• Opdracht 1: In welk jaar werd de World Solar Challenge volgens de tekst over deze race voor het eerst gehouden?

• Aangeleverde tekst:
----

Wij waren nieuwsgierig naar de drie Challenger-teams en zochten ze op in of in de buurt van hun eigen omgeving. Voor het Twentse team waren we nog op tijd om de auto te aanschouwen in het Fanny Blankers Koen-stadion. Delft en Leuven hadden hun auto's al op transport naar Australië gesteld, maar wat er overblijft na de intensieve voorbereiding laat voldoende sporen na voor een goed gesprek.
De race toen en nu
Voordat we ingaan op de uitdaging waarmee de deelnemende diverse teams zich dit keer geconfronteerd zagen, beschrijven we in het kort de geschiedenis van de World Solar Challenge.
De race werd voor het eerst gehouden in 1987. Het was de opvolger van een door Hans Thostrup bedachte reis van 4052 kilometer dwars door Australië, van Perth naar Sydney. Thostrup, een Deen die zich in de jaren zeventig van de twintigste eeuw steeds bewuster werd van het energieprobleem, bouwde een van de eerste zonnewagens ooit: de Quiet Achiever. Met de door oliemaatschappij BP gesponsorde wagen legde hij de reis in twintig dagen af in december 1982 en januari 1983. De gemiddelde snelheid was slechts 23km/h. Uiteindelijk mondde het succes van de rit uit in de organisatie van de eerste World Solar Challenge in 1987.
Het parcours van de World Solar Challenge was wel anders dan Thostrups traject, namelijk van Darwin naar Adelaide, waardoor het zonlicht aan beide zijden van de auto invalt. Voor de start in Darwin worden de startposities van de teams bepaald aan de hand van een competitie in die stad. Het doel is steeds zo ver mogelijk te rijden tussen het vertrek om acht uur 's morgens en vijf uur 's middags. Vervolgens kamperen de teams waar ze op dat moment zijn, meestal midden in de woestijn. Voor het vertrek mogen de auto's in de Challenger-klasse vijf kilowattuur aan energie opgeslagen hebben, wat over het algemeen overeenkomt met de maximale capaciteit van de accu. Alle andere energie moet komen van de zon of worden teruggewonnen vanuit overgebleven kinetische energie in de auto. Dat laatste gebeurt meestal door het terugwinnen van de remkracht.

----

Gegevens voor ruimtelijke verankering:
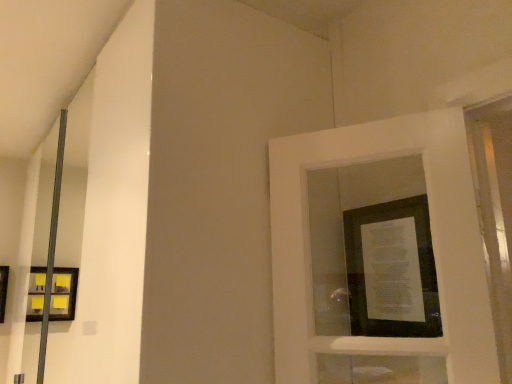
In order to face matte black picture frame at center, the first picture frame in the right-to-left sequence, should I rotate leftwards or rightwards?

Turn right approximately 16.822 degrees to face it.

Identify the location of matte black picture frame at center, acting as the second picture frame starting from the back. The height and width of the screenshot is (384, 512). (391, 270).

What do you see at coordinates (391, 270) in the screenshot? I see `matte black picture frame at center, which is the 2th picture frame in bottom-to-top order` at bounding box center [391, 270].

Where is `matte black picture frame at left, which appears as the first picture frame when ordered from the bottom`? The height and width of the screenshot is (384, 512). matte black picture frame at left, which appears as the first picture frame when ordered from the bottom is located at coordinates [x=3, y=291].

Image resolution: width=512 pixels, height=384 pixels. Describe the element at coordinates (3, 291) in the screenshot. I see `matte black picture frame at left, which appears as the first picture frame when viewed from the back` at that location.

How much space does matte black picture frame at left, which ranks as the 2th picture frame in top-to-bottom order, occupy vertically?

13.64 inches.

Where is `matte black picture frame at center, the first picture frame in the right-to-left sequence`? matte black picture frame at center, the first picture frame in the right-to-left sequence is located at coordinates (391, 270).

Can you confirm if matte black picture frame at center, which appears as the 1th picture frame when viewed from the top, is positioned to the left of matte black picture frame at left, arranged as the 2th picture frame when viewed from the right?

No.

Is matte black picture frame at center, the first picture frame in the right-to-left sequence, behind matte black picture frame at left, arranged as the 2th picture frame when viewed from the right?

No, the depth of matte black picture frame at center, the first picture frame in the right-to-left sequence, is less than that of matte black picture frame at left, arranged as the 2th picture frame when viewed from the right.

Between point (393, 250) and point (0, 291), which one is positioned in front?

The point (393, 250) is closer to the camera.

From the image's perspective, between matte black picture frame at center, which appears as the 1th picture frame when viewed from the top, and matte black picture frame at left, which is counted as the first picture frame, starting from the left, which one is located above?

matte black picture frame at center, which appears as the 1th picture frame when viewed from the top.

From a real-world perspective, which is physically above, matte black picture frame at center, which appears as the 1th picture frame when viewed from the top, or matte black picture frame at left, which is counted as the first picture frame, starting from the left?

matte black picture frame at center, which appears as the 1th picture frame when viewed from the top.

Looking at their sizes, would you say matte black picture frame at center, which appears as the 1th picture frame when viewed from the top, is wider or thinner than matte black picture frame at left, the 2th picture frame from the front?

In the image, matte black picture frame at center, which appears as the 1th picture frame when viewed from the top, appears to be more narrow than matte black picture frame at left, the 2th picture frame from the front.

Considering the sizes of objects matte black picture frame at center, acting as the second picture frame starting from the back, and matte black picture frame at left, which appears as the first picture frame when viewed from the back, in the image provided, who is taller, matte black picture frame at center, acting as the second picture frame starting from the back, or matte black picture frame at left, which appears as the first picture frame when viewed from the back,?

Standing taller between the two is matte black picture frame at center, acting as the second picture frame starting from the back.

Between matte black picture frame at center, which is the 2th picture frame in bottom-to-top order, and matte black picture frame at left, which ranks as the 2th picture frame in top-to-bottom order, which one has larger size?

Bigger between the two is matte black picture frame at left, which ranks as the 2th picture frame in top-to-bottom order.

Would you say matte black picture frame at center, the first picture frame in the right-to-left sequence, is inside or outside matte black picture frame at left, which is counted as the first picture frame, starting from the left?

matte black picture frame at center, the first picture frame in the right-to-left sequence, cannot be found inside matte black picture frame at left, which is counted as the first picture frame, starting from the left.

Is matte black picture frame at center, the 2th picture frame viewed from the left, far from matte black picture frame at left, which ranks as the 2th picture frame in top-to-bottom order?

Yes, matte black picture frame at center, the 2th picture frame viewed from the left, and matte black picture frame at left, which ranks as the 2th picture frame in top-to-bottom order, are quite far apart.

Is matte black picture frame at center, the first picture frame in the right-to-left sequence, oriented towards matte black picture frame at left, which ranks as the 2th picture frame in top-to-bottom order?

No, matte black picture frame at center, the first picture frame in the right-to-left sequence, does not turn towards matte black picture frame at left, which ranks as the 2th picture frame in top-to-bottom order.

How many degrees apart are the facing directions of matte black picture frame at center, the 2th picture frame viewed from the left, and matte black picture frame at left, which appears as the first picture frame when ordered from the bottom?

90 degrees separate the facing orientations of matte black picture frame at center, the 2th picture frame viewed from the left, and matte black picture frame at left, which appears as the first picture frame when ordered from the bottom.

How far apart are matte black picture frame at center, which appears as the 1th picture frame when viewed from the top, and matte black picture frame at left, arranged as the 2th picture frame when viewed from the right?

2.44 meters.

Locate an element on the screen. The width and height of the screenshot is (512, 384). picture frame on the left of matte black picture frame at center, which appears as the 1th picture frame when viewed from the top is located at coordinates (3, 291).

Which is more to the left, matte black picture frame at left, which ranks as the 2th picture frame in top-to-bottom order, or matte black picture frame at center, which is the 2th picture frame in bottom-to-top order?

From the viewer's perspective, matte black picture frame at left, which ranks as the 2th picture frame in top-to-bottom order, appears more on the left side.

From the picture: Is matte black picture frame at left, arranged as the 2th picture frame when viewed from the right, closer to the viewer compared to matte black picture frame at center, the 2th picture frame viewed from the left?

That is False.

Does point (1, 300) come in front of point (397, 328)?

No, it is not.

From the image's perspective, is matte black picture frame at left, which is counted as the first picture frame, starting from the left, on matte black picture frame at center, the 2th picture frame viewed from the left?

Incorrect, from the image's perspective, matte black picture frame at left, which is counted as the first picture frame, starting from the left, is lower than matte black picture frame at center, the 2th picture frame viewed from the left.

From a real-world perspective, which is physically below, matte black picture frame at left, which ranks as the 2th picture frame in top-to-bottom order, or matte black picture frame at center, the first picture frame in the right-to-left sequence?

In real-world perspective, matte black picture frame at left, which ranks as the 2th picture frame in top-to-bottom order, is lower.

Considering the relative sizes of matte black picture frame at left, the 2th picture frame from the front, and matte black picture frame at center, the first picture frame in the right-to-left sequence, in the image provided, is matte black picture frame at left, the 2th picture frame from the front, wider than matte black picture frame at center, the first picture frame in the right-to-left sequence,?

Yes, matte black picture frame at left, the 2th picture frame from the front, is wider than matte black picture frame at center, the first picture frame in the right-to-left sequence.

In the scene shown: Who is shorter, matte black picture frame at left, which appears as the first picture frame when ordered from the bottom, or matte black picture frame at center, acting as the second picture frame starting from the back?

With less height is matte black picture frame at left, which appears as the first picture frame when ordered from the bottom.

Considering the sizes of objects matte black picture frame at left, which is counted as the first picture frame, starting from the left, and matte black picture frame at center, the first picture frame in the right-to-left sequence, in the image provided, who is bigger, matte black picture frame at left, which is counted as the first picture frame, starting from the left, or matte black picture frame at center, the first picture frame in the right-to-left sequence,?

Bigger between the two is matte black picture frame at left, which is counted as the first picture frame, starting from the left.

Is matte black picture frame at left, arranged as the 2th picture frame when viewed from the right, completely or partially outside of matte black picture frame at center, which appears as the 1th picture frame when viewed from the top?

Yes, matte black picture frame at left, arranged as the 2th picture frame when viewed from the right, is located beyond the bounds of matte black picture frame at center, which appears as the 1th picture frame when viewed from the top.

Are matte black picture frame at left, which appears as the first picture frame when ordered from the bottom, and matte black picture frame at center, the 2th picture frame viewed from the left, making contact?

No, matte black picture frame at left, which appears as the first picture frame when ordered from the bottom, is not with matte black picture frame at center, the 2th picture frame viewed from the left.

Is matte black picture frame at left, which appears as the first picture frame when ordered from the bottom, turned away from matte black picture frame at center, the 2th picture frame viewed from the left?

matte black picture frame at left, which appears as the first picture frame when ordered from the bottom, does not have its back to matte black picture frame at center, the 2th picture frame viewed from the left.

How different are the orientations of matte black picture frame at left, which is counted as the first picture frame, starting from the left, and matte black picture frame at center, which appears as the 1th picture frame when viewed from the top, in degrees?

The angular difference between matte black picture frame at left, which is counted as the first picture frame, starting from the left, and matte black picture frame at center, which appears as the 1th picture frame when viewed from the top, is 90 degrees.

In the scene shown: How far apart are matte black picture frame at left, which ranks as the 2th picture frame in top-to-bottom order, and matte black picture frame at center, which appears as the 1th picture frame when viewed from the top?

A distance of 2.44 meters exists between matte black picture frame at left, which ranks as the 2th picture frame in top-to-bottom order, and matte black picture frame at center, which appears as the 1th picture frame when viewed from the top.

Identify the location of picture frame that appears below the matte black picture frame at center, which appears as the 1th picture frame when viewed from the top (from the image's perspective). Image resolution: width=512 pixels, height=384 pixels. (3, 291).

This screenshot has width=512, height=384. I want to click on picture frame behind the matte black picture frame at center, which appears as the 1th picture frame when viewed from the top, so click(3, 291).

Identify the location of picture frame located underneath the matte black picture frame at center, acting as the second picture frame starting from the back (from a real-world perspective). Image resolution: width=512 pixels, height=384 pixels. (3, 291).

----

• Opdracht 2: Verwissel in het deel van de records dat opent met de regel met "The angular difference" en sluit met de regel met "A distance of" elke keer "picture frame" voor "photo frame". Geef alleen die regels terug en laat de rest ongewijzigd.

• Resultaat 1: In 1987.

• Resultaat 2:
The angular difference between matte black photo frame at left, which is counted as the first photo frame, starting from the left, and matte black photo frame at center, which appears as the 1th photo frame when viewed from the top, is 90 degrees.

In the scene shown: How far apart are matte black photo frame at left, which ranks as the 2th photo frame in top-to-bottom order, and matte black photo frame at center, which appears as the 1th photo frame when viewed from the top?

A distance of 2.44 meters exists between matte black photo frame at left, which ranks as the 2th photo frame in top-to-bottom order, and matte black photo frame at center, which appears as the 1th photo frame when viewed from the top.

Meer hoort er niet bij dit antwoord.